[What needs to be done] An exact copy is required of the lines from the one with "The Board considered that" through the last line of the material below, and of nothing else.

___ Listed entries

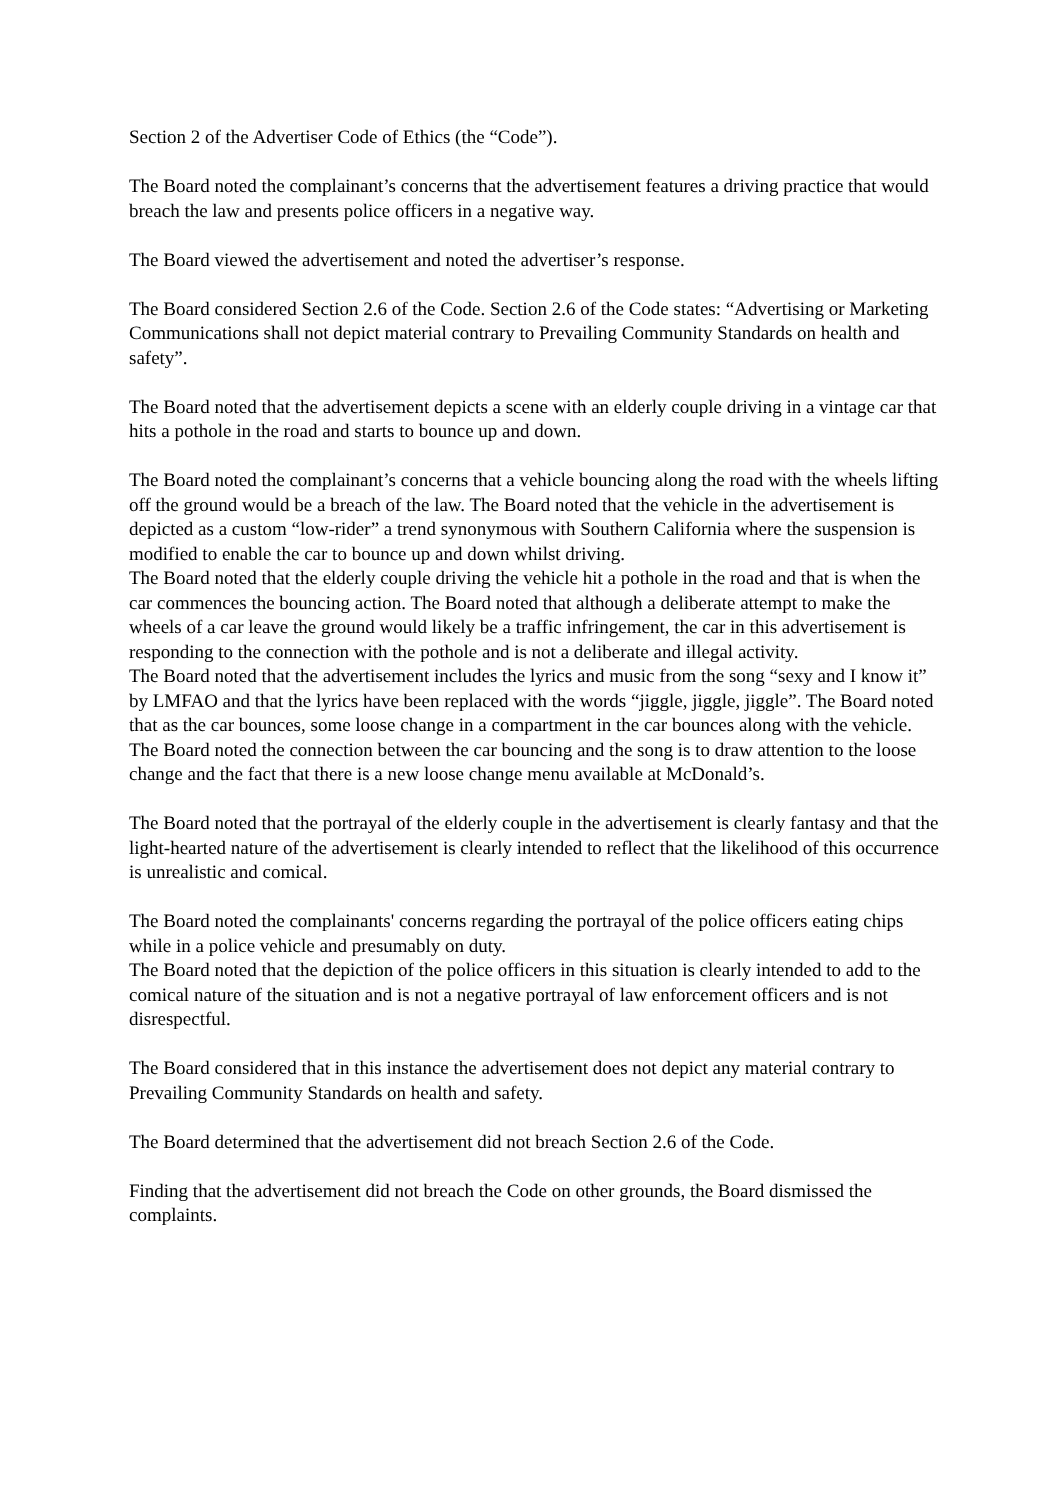Section 2 of the Advertiser Code of Ethics (the “Code”).
The Board noted the complainant’s concerns that the advertisement features a driving practice that would breach the law and presents police officers in a negative way.
The Board viewed the advertisement and noted the advertiser’s response.
The Board considered Section 2.6 of the Code. Section 2.6 of the Code states: “Advertising or Marketing Communications shall not depict material contrary to Prevailing Community Standards on health and safety”.
The Board noted that the advertisement depicts a scene with an elderly couple driving in a vintage car that hits a pothole in the road and starts to bounce up and down.
The Board noted the complainant’s concerns that a vehicle bouncing along the road with the wheels lifting off the ground would be a breach of the law. The Board noted that the vehicle in the advertisement is depicted as a custom “low-rider” a trend synonymous with Southern California where the suspension is modified to enable the car to bounce up and down whilst driving.
The Board noted that the elderly couple driving the vehicle hit a pothole in the road and that is when the car commences the bouncing action. The Board noted that although a deliberate attempt to make the wheels of a car leave the ground would likely be a traffic infringement, the car in this advertisement is responding to the connection with the pothole and is not a deliberate and illegal activity.
The Board noted that the advertisement includes the lyrics and music from the song “sexy and I know it” by LMFAO and that the lyrics have been replaced with the words “jiggle, jiggle, jiggle”. The Board noted that as the car bounces, some loose change in a compartment in the car bounces along with the vehicle.
The Board noted the connection between the car bouncing and the song is to draw attention to the loose change and the fact that there is a new loose change menu available at McDonald’s.
The Board noted that the portrayal of the elderly couple in the advertisement is clearly fantasy and that the light-hearted nature of the advertisement is clearly intended to reflect that the likelihood of this occurrence is unrealistic and comical.
The Board noted the complainants' concerns regarding the portrayal of the police officers eating chips while in a police vehicle and presumably on duty.
The Board noted that the depiction of the police officers in this situation is clearly intended to add to the comical nature of the situation and is not a negative portrayal of law enforcement officers and is not disrespectful.
The Board considered that in this instance the advertisement does not depict any material contrary to Prevailing Community Standards on health and safety.
The Board determined that the advertisement did not breach Section 2.6 of the Code.
Finding that the advertisement did not breach the Code on other grounds, the Board dismissed the complaints.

______

[Result]
The Board considered that in this instance the advertisement does not depict any material contrary to Prevailing Community Standards on health and safety.
The Board determined that the advertisement did not breach Section 2.6 of the Code.
Finding that the advertisement did not breach the Code on other grounds, the Board dismissed the complaints.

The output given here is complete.